### Selected passage:
ICRC President: to integrate a humanitarian dimension in Belt and Road initiatives

ICRC President: to integrate a humanitarian dimension in Belt and Road initiatives

Video speech of ICRC President Peter Maurer at the Belt and Road Ministerial Forum for International Cooperation in Disaster Risk Reduction and Emergency Management held in Beijing, China, on November 03.
Statement 03 November 2021 China

Dear State Councilor Wang Yong,

Dear Mr. Huang Ming, the General Secretary and Minister, Ministry of Emergency Management.

Dear Ministers,

Dear Representatives from UN organizations, regional organizations and countries,

It is a great honor for me to address the Belt and Road Ministerial Forum for International Cooperation in Disaster Risk Reduction and Emergency Management.

I commend the ambitious project of this Forum to harness the efforts of stakeholders to better anticipate future disasters and respond to them more effectively and sustainably, in a spirit of shared responsibility.

As referenced in the "Beijing declaration", Covid-19 and the climate crisis have deepened fragility and increased suffering of communities including through the loss of lives and livelihoods, displacement, environmental, economic, social and material damages. They have been, and are still, a testing ground for the global community.

The ICRC operates in more than 60 countries along the "Belt and Road", in which people may be exposed to the combined consequences of global shocks. It is a first-hand witness that while disasters and pandemics strike indiscriminately across and beyond borders, people living in conflict and fragile settings are the most vulnerable and the least able to cope.

Our long-lasting presence in these contexts and proximity to people affected allow us to hear their voice and understand their needs. These needs often go beyond short-term relief and call for enhanced preparedness and response.

### Work to complete:
1. Check each statement against the speech on disaster risk reduction. For each, answer yes or no and quote the words of the speech that settle it.
(a) The ICRC operates in more than 60 countries along the "Belt and Road."
(b) The address was delivered in person at the forum in Beijing.
(c) The needs of affected people are described as limited to short-term relief.
2. Continue the ICRC President's speech to the Belt and Road disaster forum, picking up after its final sentence.
The entries have no role in this exercise.

[Dataset entries]
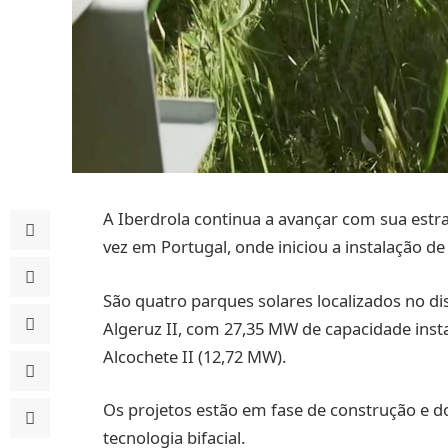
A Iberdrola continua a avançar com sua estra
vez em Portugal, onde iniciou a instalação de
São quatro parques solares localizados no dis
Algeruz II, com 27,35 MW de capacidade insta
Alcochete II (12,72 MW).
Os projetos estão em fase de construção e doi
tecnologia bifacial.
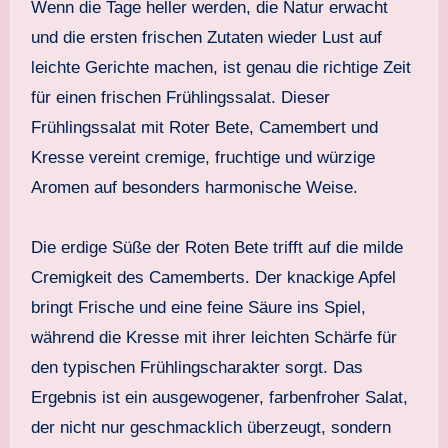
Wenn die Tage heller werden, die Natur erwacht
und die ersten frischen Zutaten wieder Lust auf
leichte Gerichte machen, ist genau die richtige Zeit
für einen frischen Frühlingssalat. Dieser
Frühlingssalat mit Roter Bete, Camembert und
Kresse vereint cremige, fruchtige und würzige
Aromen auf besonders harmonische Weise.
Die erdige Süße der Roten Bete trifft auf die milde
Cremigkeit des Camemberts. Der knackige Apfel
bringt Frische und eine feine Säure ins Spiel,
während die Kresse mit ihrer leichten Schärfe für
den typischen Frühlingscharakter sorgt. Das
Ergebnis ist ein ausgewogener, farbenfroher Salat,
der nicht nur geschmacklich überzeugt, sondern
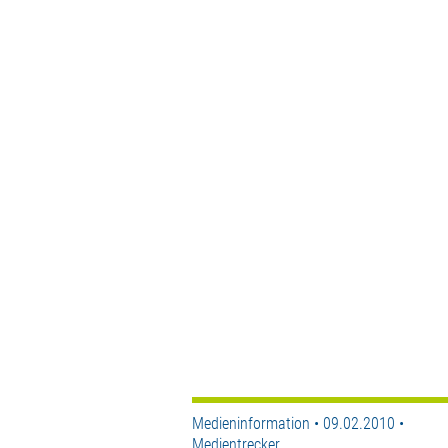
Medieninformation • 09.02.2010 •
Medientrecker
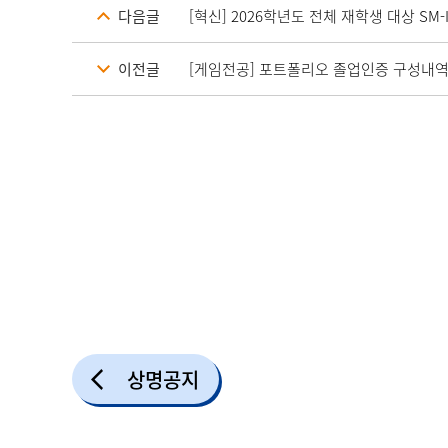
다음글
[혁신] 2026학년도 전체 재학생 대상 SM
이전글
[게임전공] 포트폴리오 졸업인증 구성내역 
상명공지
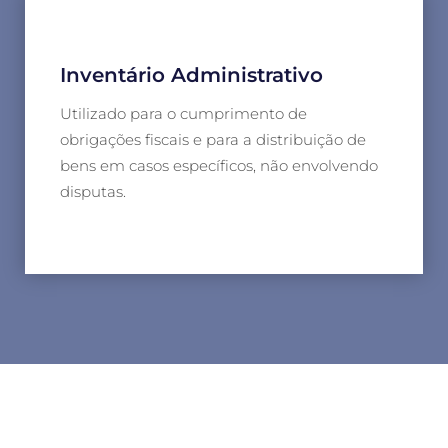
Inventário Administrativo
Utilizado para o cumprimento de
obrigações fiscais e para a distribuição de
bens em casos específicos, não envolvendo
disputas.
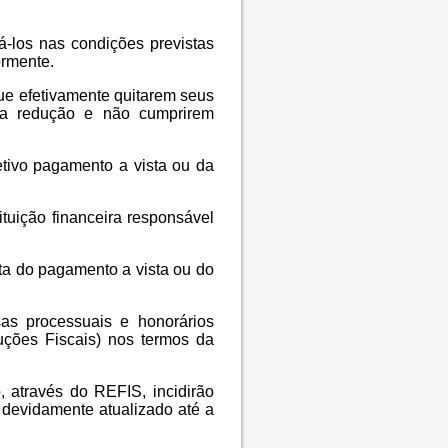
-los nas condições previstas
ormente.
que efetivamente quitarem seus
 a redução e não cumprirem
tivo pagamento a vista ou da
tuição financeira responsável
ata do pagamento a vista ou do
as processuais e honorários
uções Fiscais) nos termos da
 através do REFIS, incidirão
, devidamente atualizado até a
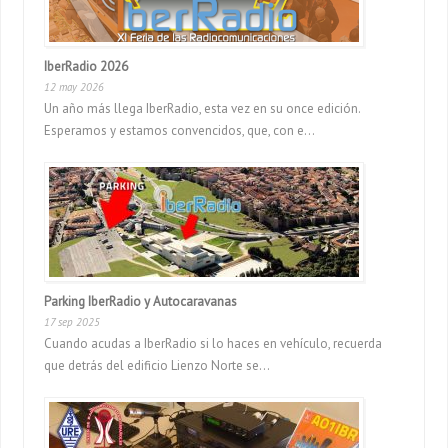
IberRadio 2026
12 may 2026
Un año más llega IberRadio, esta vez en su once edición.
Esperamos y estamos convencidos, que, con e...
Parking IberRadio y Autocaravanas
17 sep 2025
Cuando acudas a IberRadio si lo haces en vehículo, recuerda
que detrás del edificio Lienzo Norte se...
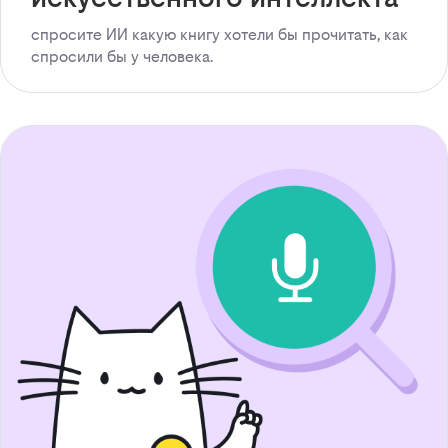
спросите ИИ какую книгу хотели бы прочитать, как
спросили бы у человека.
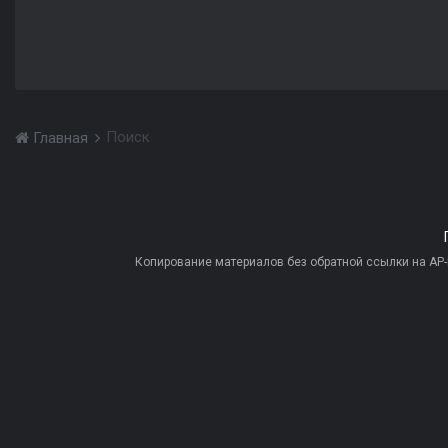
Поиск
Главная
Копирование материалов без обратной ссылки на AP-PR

### Written answers:
1.
(a) Yes: "The ICRC operates in more than 60 countries along the "Belt and Road"".
(b) No: "Video speech of ICRC President Peter Maurer".
(c) No: "These needs often go beyond short-term relief and call for enhanced preparedness and response."

2.
The ICRC is adapting its action to tackle urgent humanitarian needs as well as to build the resilience of affected people to future shocks. It is committed to better inclusion of affected communities in the design and implementation of the response. In addition, it has embraced a systemic approach, aiming at reinforcing the resilience of essential services such as health, water, habitat and food. In that sense, we also ask for development, environmental and climate finance to be channeled more prominently towards fragile contexts.

We recognize the importance to design preparedness and response mechanisms that can reach out to the most vulnerable segments of societies, those that are the hardest to reach. The increased use of digital means, both by humanitarian organizations and individuals, is a key opportunity to make humanitarian action more effective and efficient and to better reach affected populations, leaving "no one behind".

The ICRC is part of the Red Cross Red Crescent Movement which has a unique and comprehensive preparedness and response capacity. Together with the International Federation of the Red Cross and Red Crescent, National Societies and their extensive network of volunteers, the ICRC can cover the lifecycle of a crisis. We have demonstrated our ability to scale-up and provide a response to the unprecedented humanitarian needs in major and complex crises, such as Syria, Myanmar and Afghanistan and in response to Covid-19.

As a conclusion, I would like to call on three elements to integrate a humanitarian dimension in Belt and Road initiatives:

  1. The magnitude of needs in fragile environments requires more collaboration and joint action – which is precisely the aim of the forum. As the ICRC, we have always promoted an approach made of mutual learning and practical cooperation. We are ready to share our expertise of fragile environments and eager to learn from others.
     
  2. We must work on reinforcing systems, while constantly bringing in the "human factor". Preparedness and response must be truly people-centered, listening to those affected and enabling them to co-design preparedness and response strategies. No one should be left behind – the needs of the hardest to reach and the most vulnerable must be met.
     
  3. Supporting and financing humanitarian action beyond short-term emergency relief is a strategic investment to save lives, strengthen resilience and reduce the risk of development reversals during acute and protracted crises.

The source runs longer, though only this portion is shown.